If you look at surviving pictures of Belle, she has African American physical features, so how to explain those away? The key lay in the assumed surname; Genevieve and her children invented a Portuguese ancestor to explain darker complexions and dropped the “r,” which might have connected them to Richard. Today, their identities would be easy to expose but not in 1905, when Morgan tapped Belle to develop his collection based upon her skill with incunabula at Princeton University. Morgan was in the habit of getting what he wanted and certain rare works from William Caxton were among them. It took Belle years to obtain them, by which time she had traveled to Europe on numerous occasions to build the Morgan Library, became a fixture in the art world, and learned how to become a society belle.

 

Heidi Ardizzone, subtitled her biography of da Costa “Journey from Prejudice to Privilege;” that pretty much nails it.
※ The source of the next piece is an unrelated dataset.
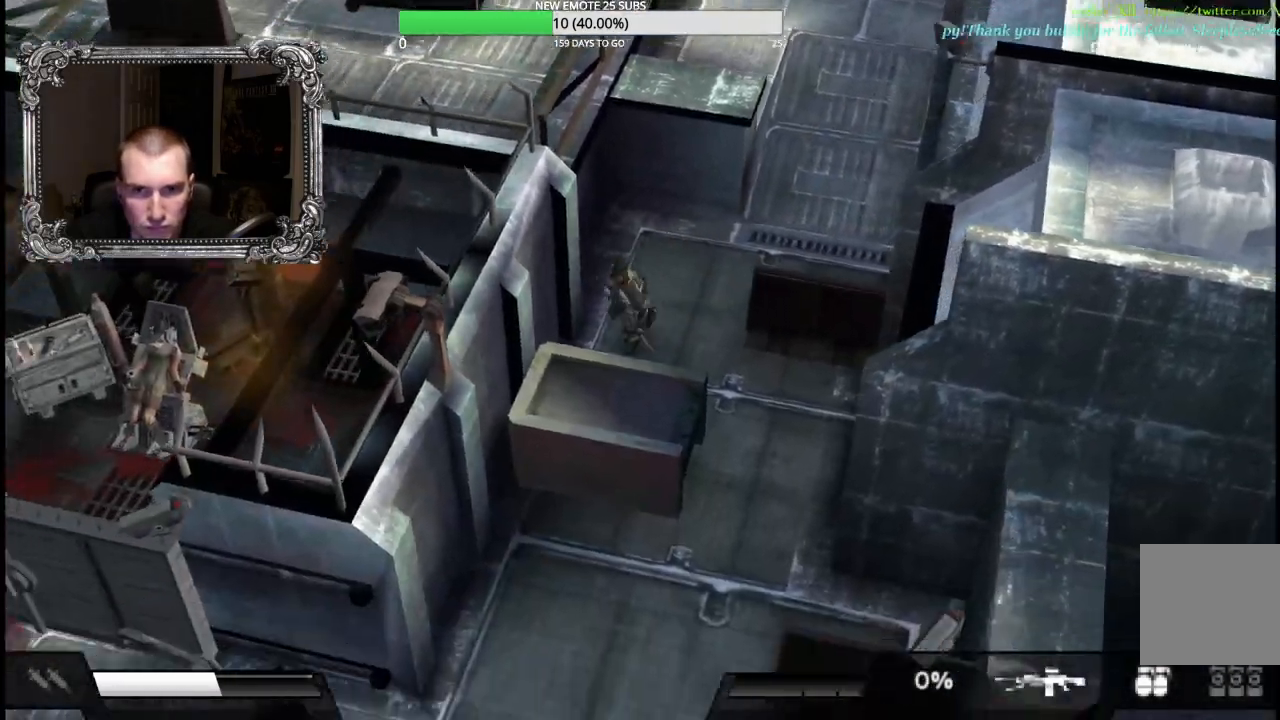
{"buttons": ["R2"], "left_stick": "down", "right_stick": "center", "events": []}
Benedict and Murray invent dialogue and elide dates to make them work better as fiction, but the gist of what you read is true; from 1905-48, Belle was the Morgan Library, first for J.P. and then his son “Jack” (Junius Pierpont Jr.). She was even left $50,000 in Pierpont’s will when he died in 1923–an enormous sum for the day. Was she ever one of Pierpont’s conquests? That’s an unknown, but she was indeed courted and bedded by famed art historian and conniver Bernard Berenson. Did Belle blackmail Pierpont’s daughter Anne, who disliked Belle, by threatening to expose her as a lesbian if she gave away her relationship with Bernard or expressed her suspicion that Belle was African American? Possibly, though there’s little doubt that Belle became a powerful person. My only brief lies with imagined seduction scenes between Belle and Bernard in which she assumes a passive role out of keeping with the strong (even headstrong) character they created.

 

Benedict and Murray run with rumors and suspicions to create fictional tension, invented dialogue, and presented her as a woman torn between white and black identities. Most of these ring true, though we can’t be sure how historical they might be. Normally I’d say that fact is greater than fiction, but do we even know the facts within a life of subterfuge? Perhaps it scarcely matters if you are like I was and have never heard for da Costa. This is an utterly fascinating novel that you will rip through to discover if she was ever exposed. I’m not telling!